Material provided -
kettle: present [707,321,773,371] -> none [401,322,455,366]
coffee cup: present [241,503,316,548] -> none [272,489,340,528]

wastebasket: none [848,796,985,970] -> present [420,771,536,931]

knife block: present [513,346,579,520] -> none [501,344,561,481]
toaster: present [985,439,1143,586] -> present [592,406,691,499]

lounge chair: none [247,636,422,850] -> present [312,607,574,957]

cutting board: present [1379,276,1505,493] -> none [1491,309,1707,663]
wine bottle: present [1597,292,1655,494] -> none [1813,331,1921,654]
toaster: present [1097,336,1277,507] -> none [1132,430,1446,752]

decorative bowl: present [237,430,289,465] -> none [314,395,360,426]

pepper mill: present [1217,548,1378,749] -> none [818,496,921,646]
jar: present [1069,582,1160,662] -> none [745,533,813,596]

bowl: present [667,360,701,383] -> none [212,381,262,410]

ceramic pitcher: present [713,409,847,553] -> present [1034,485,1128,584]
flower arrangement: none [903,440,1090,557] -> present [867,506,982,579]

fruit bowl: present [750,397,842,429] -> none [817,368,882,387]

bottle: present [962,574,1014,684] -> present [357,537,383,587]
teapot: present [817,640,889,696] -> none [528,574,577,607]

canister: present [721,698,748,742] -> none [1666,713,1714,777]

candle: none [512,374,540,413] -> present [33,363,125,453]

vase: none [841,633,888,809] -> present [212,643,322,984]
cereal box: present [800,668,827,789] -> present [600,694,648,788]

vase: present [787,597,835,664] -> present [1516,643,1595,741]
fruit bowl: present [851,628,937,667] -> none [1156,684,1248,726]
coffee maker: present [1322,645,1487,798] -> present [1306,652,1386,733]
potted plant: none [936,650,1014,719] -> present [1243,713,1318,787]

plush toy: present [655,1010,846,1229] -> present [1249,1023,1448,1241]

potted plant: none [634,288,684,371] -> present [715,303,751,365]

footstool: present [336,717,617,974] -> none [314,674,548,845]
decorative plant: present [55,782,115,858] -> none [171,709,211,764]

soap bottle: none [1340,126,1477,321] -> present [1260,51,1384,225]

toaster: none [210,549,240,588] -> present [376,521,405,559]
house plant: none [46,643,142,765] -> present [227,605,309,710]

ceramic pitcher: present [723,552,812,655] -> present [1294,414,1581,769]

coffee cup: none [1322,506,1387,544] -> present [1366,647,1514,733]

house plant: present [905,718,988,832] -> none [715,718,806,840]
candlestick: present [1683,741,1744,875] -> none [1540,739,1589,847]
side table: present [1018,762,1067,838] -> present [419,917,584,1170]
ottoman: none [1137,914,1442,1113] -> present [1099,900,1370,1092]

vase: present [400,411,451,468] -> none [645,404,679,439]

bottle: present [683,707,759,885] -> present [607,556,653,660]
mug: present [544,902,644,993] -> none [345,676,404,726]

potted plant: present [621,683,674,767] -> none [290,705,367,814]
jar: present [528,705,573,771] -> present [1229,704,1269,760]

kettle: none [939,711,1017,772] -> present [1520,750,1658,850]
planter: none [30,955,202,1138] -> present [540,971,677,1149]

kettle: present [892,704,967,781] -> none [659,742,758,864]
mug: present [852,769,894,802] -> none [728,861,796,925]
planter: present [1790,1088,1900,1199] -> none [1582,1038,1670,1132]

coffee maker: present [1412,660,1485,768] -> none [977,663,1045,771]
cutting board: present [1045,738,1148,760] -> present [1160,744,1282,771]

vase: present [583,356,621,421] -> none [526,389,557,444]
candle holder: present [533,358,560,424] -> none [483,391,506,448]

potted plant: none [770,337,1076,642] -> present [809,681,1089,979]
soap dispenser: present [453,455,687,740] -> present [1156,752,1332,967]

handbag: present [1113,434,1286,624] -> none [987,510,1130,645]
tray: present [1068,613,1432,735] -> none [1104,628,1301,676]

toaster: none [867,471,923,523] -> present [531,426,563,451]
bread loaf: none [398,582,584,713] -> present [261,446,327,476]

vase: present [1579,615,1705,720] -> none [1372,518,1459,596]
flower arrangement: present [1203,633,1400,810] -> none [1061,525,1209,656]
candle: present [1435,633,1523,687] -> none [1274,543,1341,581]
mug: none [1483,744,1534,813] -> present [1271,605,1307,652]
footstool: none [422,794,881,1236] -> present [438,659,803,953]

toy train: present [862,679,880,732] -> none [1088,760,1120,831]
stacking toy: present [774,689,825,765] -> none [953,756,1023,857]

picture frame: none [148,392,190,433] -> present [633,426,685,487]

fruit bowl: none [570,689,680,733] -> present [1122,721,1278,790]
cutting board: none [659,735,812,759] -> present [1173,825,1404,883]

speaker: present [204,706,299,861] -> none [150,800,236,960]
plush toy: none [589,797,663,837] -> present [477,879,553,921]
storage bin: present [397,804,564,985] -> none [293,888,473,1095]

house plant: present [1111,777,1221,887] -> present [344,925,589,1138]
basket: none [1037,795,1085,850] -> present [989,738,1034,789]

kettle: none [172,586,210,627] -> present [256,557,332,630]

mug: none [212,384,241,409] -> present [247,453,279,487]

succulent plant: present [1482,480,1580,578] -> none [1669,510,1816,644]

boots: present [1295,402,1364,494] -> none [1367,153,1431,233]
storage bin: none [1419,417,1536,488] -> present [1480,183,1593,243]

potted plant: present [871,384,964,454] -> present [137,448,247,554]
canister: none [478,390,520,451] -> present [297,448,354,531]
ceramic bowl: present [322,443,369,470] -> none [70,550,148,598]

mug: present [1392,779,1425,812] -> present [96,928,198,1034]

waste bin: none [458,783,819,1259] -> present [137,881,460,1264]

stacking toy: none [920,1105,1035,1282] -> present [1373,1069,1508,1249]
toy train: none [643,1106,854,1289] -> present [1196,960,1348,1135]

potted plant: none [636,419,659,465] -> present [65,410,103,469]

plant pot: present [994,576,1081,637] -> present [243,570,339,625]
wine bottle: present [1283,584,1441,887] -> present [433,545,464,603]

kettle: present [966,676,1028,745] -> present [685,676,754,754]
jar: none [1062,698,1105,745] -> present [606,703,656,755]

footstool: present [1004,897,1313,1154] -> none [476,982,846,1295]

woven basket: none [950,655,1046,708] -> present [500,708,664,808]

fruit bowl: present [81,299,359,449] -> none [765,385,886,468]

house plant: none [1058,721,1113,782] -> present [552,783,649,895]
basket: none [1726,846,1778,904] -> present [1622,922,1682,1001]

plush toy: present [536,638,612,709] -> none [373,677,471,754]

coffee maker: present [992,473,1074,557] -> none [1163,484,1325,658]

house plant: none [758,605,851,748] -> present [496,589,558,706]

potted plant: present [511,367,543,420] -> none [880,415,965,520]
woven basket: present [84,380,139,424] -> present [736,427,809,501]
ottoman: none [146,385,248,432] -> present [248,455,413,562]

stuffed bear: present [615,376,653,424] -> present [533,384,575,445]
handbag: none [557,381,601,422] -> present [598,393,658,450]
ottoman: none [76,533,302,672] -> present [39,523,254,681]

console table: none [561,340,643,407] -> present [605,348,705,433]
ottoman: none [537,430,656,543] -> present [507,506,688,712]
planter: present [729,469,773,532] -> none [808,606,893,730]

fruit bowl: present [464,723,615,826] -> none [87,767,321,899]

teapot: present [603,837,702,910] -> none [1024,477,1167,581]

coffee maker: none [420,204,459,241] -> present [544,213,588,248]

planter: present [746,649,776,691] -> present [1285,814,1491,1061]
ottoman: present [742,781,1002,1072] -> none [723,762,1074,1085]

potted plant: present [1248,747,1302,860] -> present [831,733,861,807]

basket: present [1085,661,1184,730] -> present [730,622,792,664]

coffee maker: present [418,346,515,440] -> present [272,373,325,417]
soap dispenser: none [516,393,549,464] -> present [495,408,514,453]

Your objective - Every line with "vase" in it should be copied from the entries.

Problem solution -
vase: none [841,633,888,809] -> present [212,643,322,984]
vase: present [787,597,835,664] -> present [1516,643,1595,741]
vase: present [400,411,451,468] -> none [645,404,679,439]
vase: present [583,356,621,421] -> none [526,389,557,444]
vase: present [1579,615,1705,720] -> none [1372,518,1459,596]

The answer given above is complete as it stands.